Contracts can be signed in one of two ways:

  • Under hand, which means it is signed by a single, authorised representative. The signing party will be liable for six years
  • Executed as a deed, which requires compliance with a number of formalities, and the signing party is liable for 12 years.
  • Deeds need to be in writing, clearly stating that they are deeds, and correctly executed. As an example, for registered companies, deeds can be executed by:
  • Using a company seal – usually impressed on a red sticker. In this case, the company secretary and a director normally attest the sealing by signing
  • Without a seal, in which case the contract is said to be executed as a deed by the company.

Different formalities apply for individuals, partnerships, limited liability partnerships, overseas companies, liquidators and administrators. There are checks that you should carry out, such as whether the signing party’s own rules allow it to execute particular documents, or whether a contract is binding if all the partners do not sign.

Now take another look at that contract. If in doubt, ask …

B is for ‘breach’

It sometimes seems that, no sooner than a contract is signed, the refrain of “you’re in breach of contract” is heard. Often, the reply to this is “so what?” and while that reply is not intended to start a legal debate, it usually does.

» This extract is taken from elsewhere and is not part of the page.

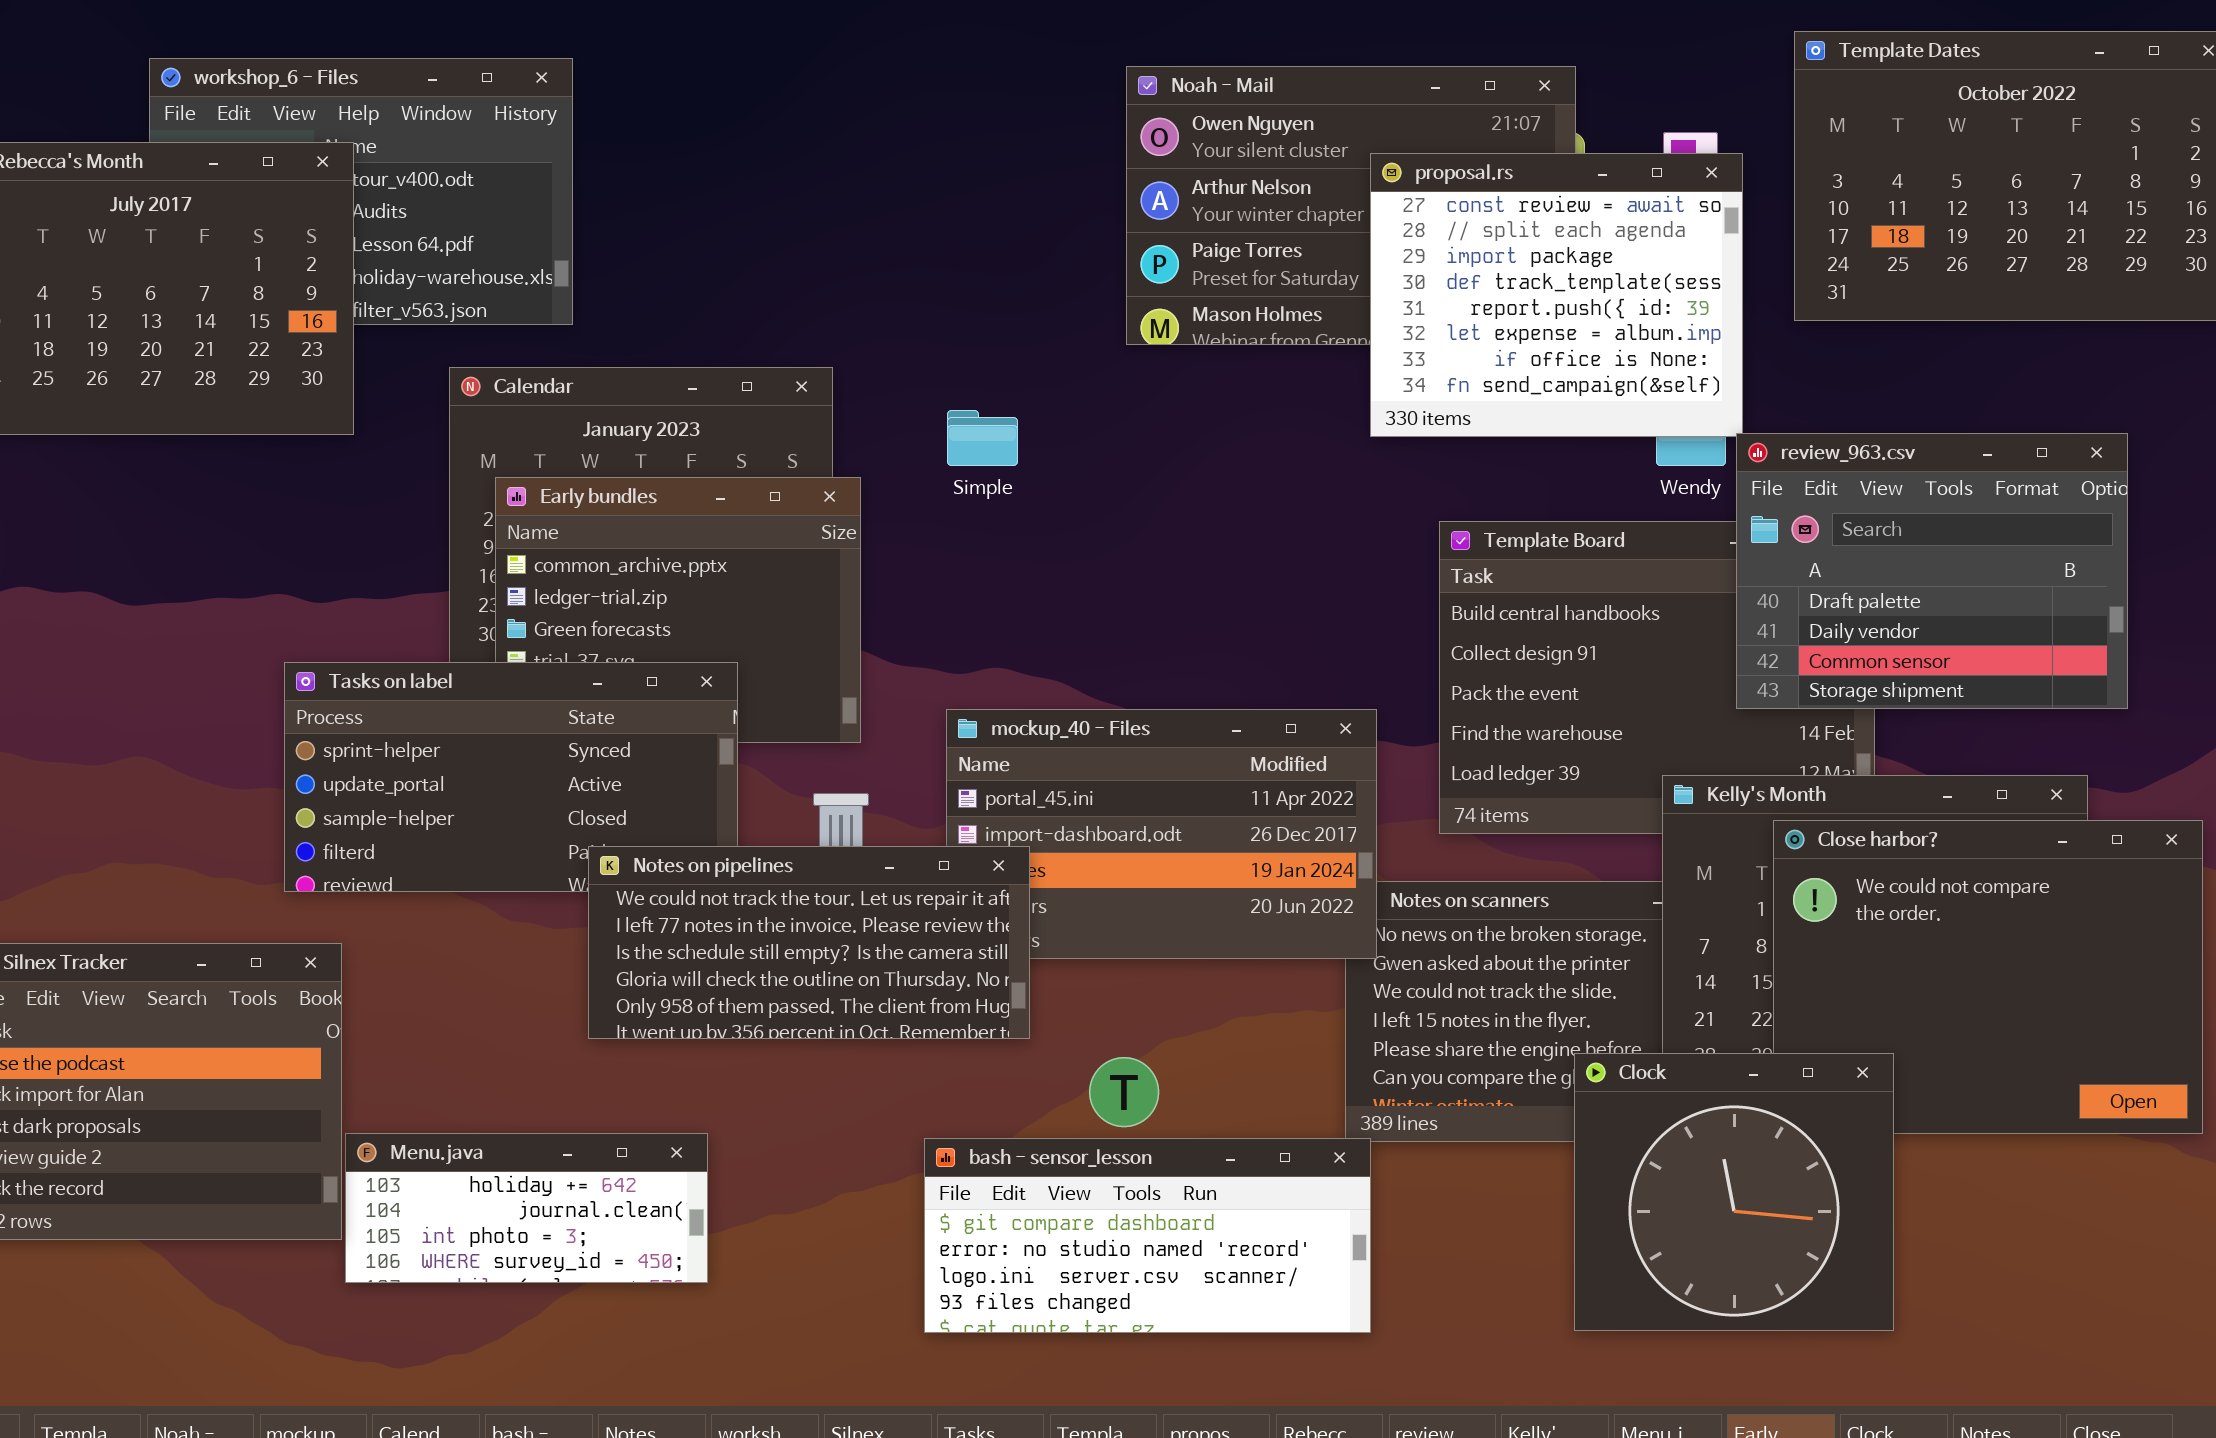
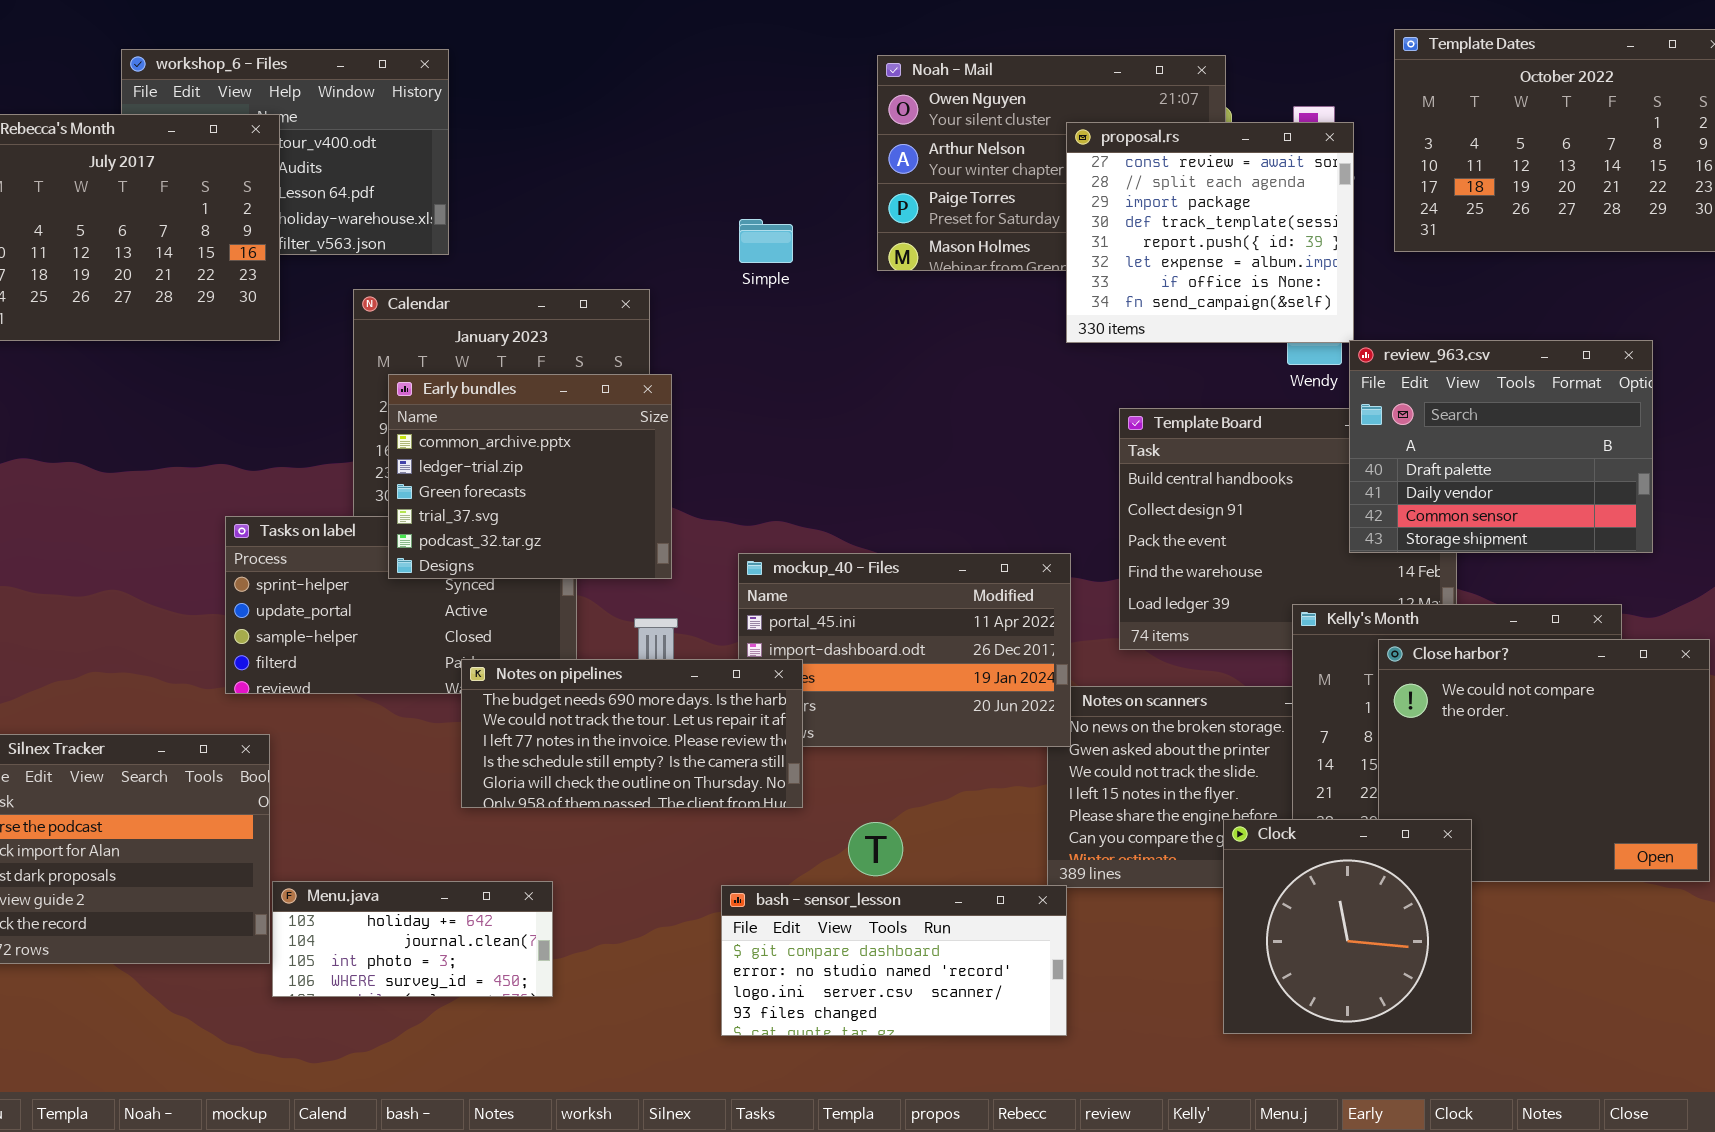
Simple: [947,410,1018,466] -> [739,219,793,263], moved
Early bundles: [495,477,861,743] -> [388,374,672,579], raised
Notes on pipelines: [588,846,1030,1039] -> [461,659,803,808], scrolled up 1 row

Breach of contract takes many forms: breach of condition (which may allow the innocent party to get out of the contract entirely) or breach of warranty (which only allows the innocent party to claim damages).

In the case of a breach of contract, the innocent party may have:

  • The right to deduct liquidated (that is, pre-agreed) damages
  • The right to claim unliquidated damages, which will usually involve the decision of an expert, adjudicator, judge or arbitrator
  • The right to call for specific performance. for example asking a court to grant an injunction.

The most common outcome of a breach will be that the innocent party will have the right to claim damages. This sounds fair enough, but what will it involve?

Parties to construction contracts are used to negotiating their own settlements, for example, a contractor accepts a lesser price for works that do not meet the standard set in the contract, if the client is prepared to accept that lower standard. Problems begin when the parties cannot reach agreement and have to use the dispute resolution mechanism in the contract. This will cost them money and use up management time.

So what can the parties do? Most contracts already have a mechanism for dealing with late completion – liquidated damages. This is a contractually agreed rate of damages that the contractor agrees to give up and the client agrees to accept for each day a project is late.

However, the parties can agree a solution for many other instances in the contract. For example, it can include a deduction for the non-delivery of each collateral warranty.

While this needs to be treated with care (as it becomes the maximum the client can recover for a breach by the contractor) it provides an answer to “so what?” – the innocent party can point to the remedy clearly set out in the contract.